> [What is required] Copy, word for word, the lines below from the one containing "X165120Y28750D02*" up to and including the one containing "reg clk_19k2;", with pictures left out.

> [Records from a collection]
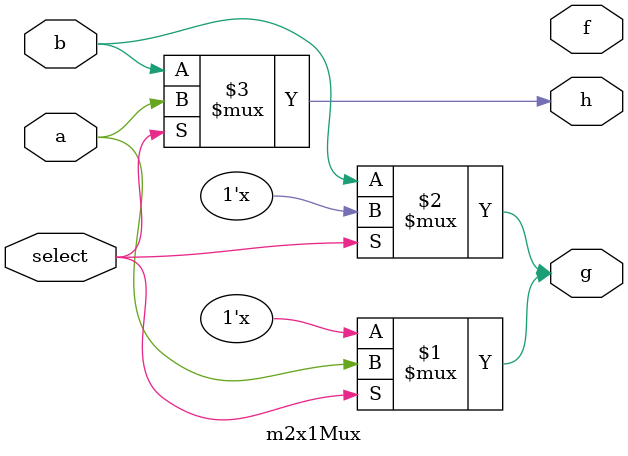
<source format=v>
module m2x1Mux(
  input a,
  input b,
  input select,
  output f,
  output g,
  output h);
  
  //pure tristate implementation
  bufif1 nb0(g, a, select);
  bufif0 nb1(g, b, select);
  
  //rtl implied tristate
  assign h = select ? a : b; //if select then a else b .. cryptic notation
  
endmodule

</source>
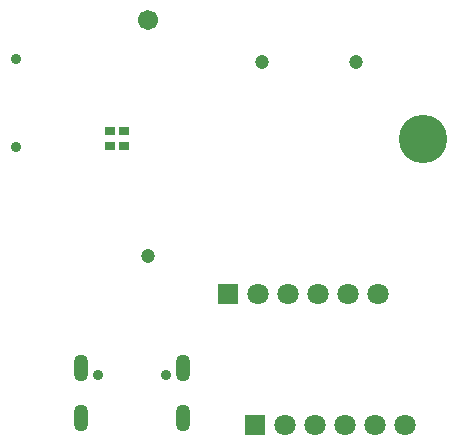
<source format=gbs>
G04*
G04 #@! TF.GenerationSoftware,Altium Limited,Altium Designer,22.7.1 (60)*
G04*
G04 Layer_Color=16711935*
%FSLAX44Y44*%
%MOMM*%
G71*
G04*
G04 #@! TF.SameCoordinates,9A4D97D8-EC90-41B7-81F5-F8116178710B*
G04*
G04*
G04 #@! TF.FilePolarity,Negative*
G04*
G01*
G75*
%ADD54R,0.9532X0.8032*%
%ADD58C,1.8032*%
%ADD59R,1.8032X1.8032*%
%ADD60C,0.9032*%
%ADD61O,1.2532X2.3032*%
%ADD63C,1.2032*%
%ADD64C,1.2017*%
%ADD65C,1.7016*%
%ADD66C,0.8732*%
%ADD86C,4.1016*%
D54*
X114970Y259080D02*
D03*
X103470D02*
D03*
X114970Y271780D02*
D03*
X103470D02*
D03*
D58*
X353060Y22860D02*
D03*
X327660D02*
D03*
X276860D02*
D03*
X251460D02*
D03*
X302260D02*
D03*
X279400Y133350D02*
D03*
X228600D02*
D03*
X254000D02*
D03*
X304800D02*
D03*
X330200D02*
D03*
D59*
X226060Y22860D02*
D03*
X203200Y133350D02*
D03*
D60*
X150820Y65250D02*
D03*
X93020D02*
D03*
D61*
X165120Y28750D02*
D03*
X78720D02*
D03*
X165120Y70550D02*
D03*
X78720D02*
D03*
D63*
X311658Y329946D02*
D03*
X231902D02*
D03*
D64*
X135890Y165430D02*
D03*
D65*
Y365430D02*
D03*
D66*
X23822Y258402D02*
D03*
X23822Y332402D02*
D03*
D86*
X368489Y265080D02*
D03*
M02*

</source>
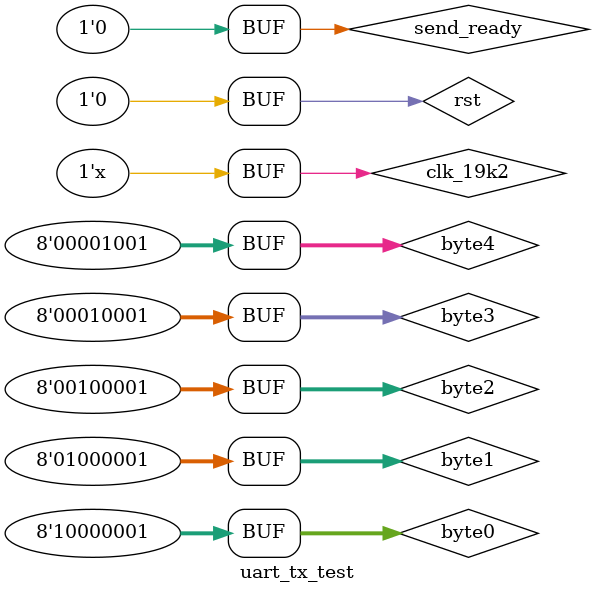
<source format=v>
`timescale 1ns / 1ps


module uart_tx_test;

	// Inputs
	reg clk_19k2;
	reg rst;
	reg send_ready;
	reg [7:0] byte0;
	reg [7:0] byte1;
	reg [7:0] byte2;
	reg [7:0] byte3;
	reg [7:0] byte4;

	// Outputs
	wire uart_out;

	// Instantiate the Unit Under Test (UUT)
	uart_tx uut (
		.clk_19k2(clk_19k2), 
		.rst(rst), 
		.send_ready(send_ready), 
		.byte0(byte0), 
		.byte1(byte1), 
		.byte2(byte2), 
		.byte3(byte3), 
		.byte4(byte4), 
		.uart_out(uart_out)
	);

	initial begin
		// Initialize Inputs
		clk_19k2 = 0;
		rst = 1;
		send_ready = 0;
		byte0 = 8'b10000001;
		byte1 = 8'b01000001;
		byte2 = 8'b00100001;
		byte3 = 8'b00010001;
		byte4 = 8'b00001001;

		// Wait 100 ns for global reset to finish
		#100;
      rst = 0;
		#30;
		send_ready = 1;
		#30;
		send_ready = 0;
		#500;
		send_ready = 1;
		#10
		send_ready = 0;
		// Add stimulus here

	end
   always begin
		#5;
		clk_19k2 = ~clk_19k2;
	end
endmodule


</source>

> [Exercise solution]
X165120Y28750D02*
D03*
X78720D02*
D03*
X165120Y70550D02*
D03*
X78720D02*
D03*
D63*
X311658Y329946D02*
D03*
X231902D02*
D03*
D64*
X135890Y165430D02*
D03*
D65*
Y365430D02*
D03*
D66*
X23822Y258402D02*
D03*
X23822Y332402D02*
D03*
D86*
X368489Y265080D02*
D03*
M02*

</source>
<source format=v>
`timescale 1ns / 1ps


module uart_tx_test;

	// Inputs
	reg clk_19k2;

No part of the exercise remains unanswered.